Capitalist China and Socialist Revolution
By Simon Hannah
Resistance Books, London, 2023
Available as paperback and PDF via resistancebooks.org
Understanding China’s role in the world today is of crucial importance for progressives. In his latest work, Simon Hannah seeks to contribute to our understanding by sketching out China’s development into “one of the most powerful capitalist and emerging imperialist countries in the world”.
As Hannah notes in his introduction, “What China is and how it is developing is not an academic matter, it is already a profoundly important factor in world politics.” With this in mind, he devotes chapters to looking at China’s 1949 revolution, its subsequent conversion into a capitalist state “with its own historical characteristics”, and the country’s rise into an emerging power, among other topics.
According to Hannah, the collapse of the Soviet Union and crushing of China’s democracy movement in the early 1990s were crucial elements to determining the trajectory of China’s capitalist path.
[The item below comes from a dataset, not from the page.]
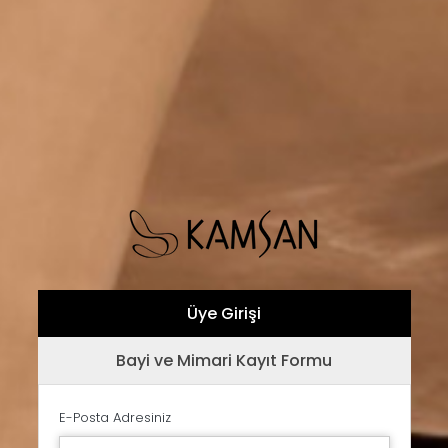
Üye Girişi
Bayi ve Mimari Kayıt Formu
E-Posta Adresiniz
As opposed to Russia’s descent into “gangster capitalism”, the ruling Chinese Communist Party (CCP) ensured “a controlled restoration of capitalist property relations”, in which the Chinese state facilitated “the expansion and consolidation of capital but under its control”. While the state fostered and protected the capitalists “overall interests as an emerging class” during this managed transition, they “remained subordinated politically to the state”.
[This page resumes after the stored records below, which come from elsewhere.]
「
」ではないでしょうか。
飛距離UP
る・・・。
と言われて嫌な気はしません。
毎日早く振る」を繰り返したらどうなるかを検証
This process was not without its contradictions, particularly given internal tensions within the CPP between its leadership — which represented the interests of the state bureaucracy — and the rising number of capitalists who joined after the party opened its door to them in the late 1990s. The end result was that China’s integration into global capitalism occurred “without following the dependency of traditional peripheral and semi-peripheral countries on central economies”.
Three decades later, China is simultaneously the second largest economy in the world while remaining a middle-income country. Hannah argues this “web of contradictions” has led to “a fruitless debate about whether China can be described as part of the ‘global south’ or not” when, in reality, “China is in many ways its own special case, a country that is many contradictory things at the same time — what socialist [sic] must do is plot its trajectory and understand its path.”
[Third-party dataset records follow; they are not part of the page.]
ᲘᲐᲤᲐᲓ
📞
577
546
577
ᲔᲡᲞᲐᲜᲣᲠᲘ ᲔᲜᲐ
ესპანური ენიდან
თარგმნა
China’s integration into global capitalism in the 1990s led to a huge influx of foreign capital, transforming it into “the world’s workshop”. But, confronted with a problem of overaccumulation and overproduction and an “urgent need for raw materials and energy” at the start of the century, China began seeking out investment opportunities abroad for its surplus capital. In the process, “China began to rapidly transform its relationship to the rest of the world” and went from a net importer of capital to the world’s third largest exporter of capital.
Far from promoting the development of other countries, China’s foreign investments have followed a clear pattern — most evident with its Belt and Road Initiative — of seeking to transform their economies into raw material suppliers and stable trade routes for China’s economy. Countering the argument that because state-owned companies are behind these investments they cannot be factored into Chinese imperialism, Hannah reminds readers that history shows “the fusion of state control with financial and industrial might can absolutely be part of the development of imperialism”.
In his conclusion, Hannah argues that “the imperialist struggles between the USA (and its western allies) and China will come to define the future”. Given this, opposing one’s own imperialist government takes on even greater importance. But so too does having a clear position on the rights of nations to self-determination — in light of attempts to redivide the world and concurrent escalating militarisation — and solidarity with the “awakening” Chinese working class, which, given its size “hold the future of the world in their hands”.
Due to its length, Capitalist China and Socialist Revolution is more a polemic than a deep dive into the issue. Those looking for detailed statistics will have to look elsewhere. Nevertheless, the pamphlet provides a clear and concise contribution to a critical debate that deserves serious attention.